Katihar Medical College
- Other name: KMCH
- Type: Medical College
- Established: 1987
- Founder: Al-Karim Educational Trust
- Affiliations: Al-Karim University
- Chairman: Ahmad Ashfaque Karim
- Principal: Ram Bilas Gupta
- Undergraduates: 150
- Postgraduates: 67
- Location: Karim Bagh, Katihar, Bihar, 854106, India 25°34′57″N 87°32′44″E﻿ / ﻿25.5826°N 87.5455°E
- Website: www.kmckatihar.org

= Katihar Medical College and Hospital =

Katihar Medical College (KMC) is a medical college situated in the city of Katihar in the Indian state of Bihar. Katihar Medical College offers undergraduate courses in Bachelor of Medicine and Bachelor of Surgery (MBBS) and post-graduate courses (MD/MS And PG Diploma) in almost all Clinical and Non-Clinical Subjects. The college was established and is maintained by the Patna-based Al-Karim Educational Trust.

==Campus==
Katihar Medical College & Hospital spans an area of more than 55 acres (22.25 hectares), with a built-up area of 900,000 sqft. It is located in Karim Bagh on the Katihar-Purnia road, about 5 km from the Katihar Junction railway station.
Located in the main building of the institute, the college library covers an area of 17,500 sqft. The library houses over 16,000 books and has subscriptions to 51 Indian and 57 foreign journals. A 500-seat college auditorium is used for cultural programs and seminars. The college also hosts a 600-bed general hospital staffed by 331 doctors and 175 nurses. The teacher-to-student ratio is 1:2.

==Administration==
The college was established in 1987 by the Patna-based Al-Karim Educational Trust with the objective of providing specialised medical facilities for the region.
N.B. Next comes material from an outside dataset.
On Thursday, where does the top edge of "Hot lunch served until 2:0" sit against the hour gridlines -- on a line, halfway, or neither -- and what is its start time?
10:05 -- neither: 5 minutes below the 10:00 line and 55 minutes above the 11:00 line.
Ahmad Ashfaque Karim is the chairman and managing director of the college and also the Founder Chairman of its parent Al-Karim Education Trust. The Principal of the college is Dr. Ram Bilas Gupta

==Admission==
The college admits 150 Bachelor of Medicine and Bachelor of Surgery (MBBS) students annually. Candidates are selected on the basis of their performance in the National Eligibility and Entrance Test. Sixty percent, 25 percent, and 15 percent of seats are reserved for the Muslim community, general category, and Non-Resident Indian candidates, respectively. It is the only private medical college of Bihar to have a Non-Resident Indian quota.